:: DATA EXCERPTS ::
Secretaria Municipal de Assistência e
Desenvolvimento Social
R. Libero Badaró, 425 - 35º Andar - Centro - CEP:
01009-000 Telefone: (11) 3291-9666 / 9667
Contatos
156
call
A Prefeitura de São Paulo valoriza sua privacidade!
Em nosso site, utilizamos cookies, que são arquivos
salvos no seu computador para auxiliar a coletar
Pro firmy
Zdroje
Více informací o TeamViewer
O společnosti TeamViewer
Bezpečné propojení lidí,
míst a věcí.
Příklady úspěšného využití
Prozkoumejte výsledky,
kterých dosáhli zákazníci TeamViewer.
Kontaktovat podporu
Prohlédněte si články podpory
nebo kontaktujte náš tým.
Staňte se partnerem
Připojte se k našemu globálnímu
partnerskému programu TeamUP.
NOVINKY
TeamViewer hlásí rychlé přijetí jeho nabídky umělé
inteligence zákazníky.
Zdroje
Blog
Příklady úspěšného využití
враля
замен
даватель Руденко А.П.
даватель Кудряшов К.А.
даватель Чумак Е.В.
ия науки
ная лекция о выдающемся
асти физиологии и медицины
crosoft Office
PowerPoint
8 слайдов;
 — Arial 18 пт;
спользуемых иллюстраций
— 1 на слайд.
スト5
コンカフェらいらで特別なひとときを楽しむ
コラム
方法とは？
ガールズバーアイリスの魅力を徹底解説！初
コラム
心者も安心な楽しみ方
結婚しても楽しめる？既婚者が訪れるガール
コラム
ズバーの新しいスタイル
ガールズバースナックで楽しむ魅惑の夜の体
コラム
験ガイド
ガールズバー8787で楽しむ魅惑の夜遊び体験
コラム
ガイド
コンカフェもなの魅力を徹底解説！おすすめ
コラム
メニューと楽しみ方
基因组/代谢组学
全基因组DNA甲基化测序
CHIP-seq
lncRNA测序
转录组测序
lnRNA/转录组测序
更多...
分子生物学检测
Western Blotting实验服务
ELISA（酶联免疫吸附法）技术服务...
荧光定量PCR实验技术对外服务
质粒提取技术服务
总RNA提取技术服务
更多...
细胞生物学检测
:::
# WHAT NEEDS TO BE DONE:
Please write out every line of the material above word for word, keeping each line as it stands.

# SOLUTION TO THIS TASK:
Secretaria Municipal de Assistência e
Desenvolvimento Social
R. Libero Badaró, 425 - 35º Andar - Centro - CEP:
01009-000 Telefone: (11) 3291-9666 / 9667
Contatos
156
call
A Prefeitura de São Paulo valoriza sua privacidade!
Em nosso site, utilizamos cookies, que são arquivos
salvos no seu computador para auxiliar a coletar
Pro firmy
Zdroje
Více informací o TeamViewer
O společnosti TeamViewer
Bezpečné propojení lidí,
míst a věcí.
Příklady úspěšného využití
Prozkoumejte výsledky,
kterých dosáhli zákazníci TeamViewer.
Kontaktovat podporu
Prohlédněte si články podpory
nebo kontaktujte náš tým.
Staňte se partnerem
Připojte se k našemu globálnímu
partnerskému programu TeamUP.
NOVINKY
TeamViewer hlásí rychlé přijetí jeho nabídky umělé
inteligence zákazníky.
Zdroje
Blog
Příklady úspěšného využití
враля
замен
даватель Руденко А.П.
даватель Кудряшов К.А.
даватель Чумак Е.В.
ия науки
ная лекция о выдающемся
асти физиологии и медицины
crosoft Office
PowerPoint
8 слайдов;
 — Arial 18 пт;
спользуемых иллюстраций
— 1 на слайд.
スト5
コンカフェらいらで特別なひとときを楽しむ
コラム
方法とは？
ガールズバーアイリスの魅力を徹底解説！初
コラム
心者も安心な楽しみ方
結婚しても楽しめる？既婚者が訪れるガール
コラム
ズバーの新しいスタイル
ガールズバースナックで楽しむ魅惑の夜の体
コラム
験ガイド
ガールズバー8787で楽しむ魅惑の夜遊び体験
コラム
ガイド
コンカフェもなの魅力を徹底解説！おすすめ
コラム
メニューと楽しみ方
基因组/代谢组学
全基因组DNA甲基化测序
CHIP-seq
lncRNA测序
转录组测序
lnRNA/转录组测序
更多...
分子生物学检测
Western Blotting实验服务
ELISA（酶联免疫吸附法）技术服务...
荧光定量PCR实验技术对外服务
质粒提取技术服务
总RNA提取技术服务
更多...
细胞生物学检测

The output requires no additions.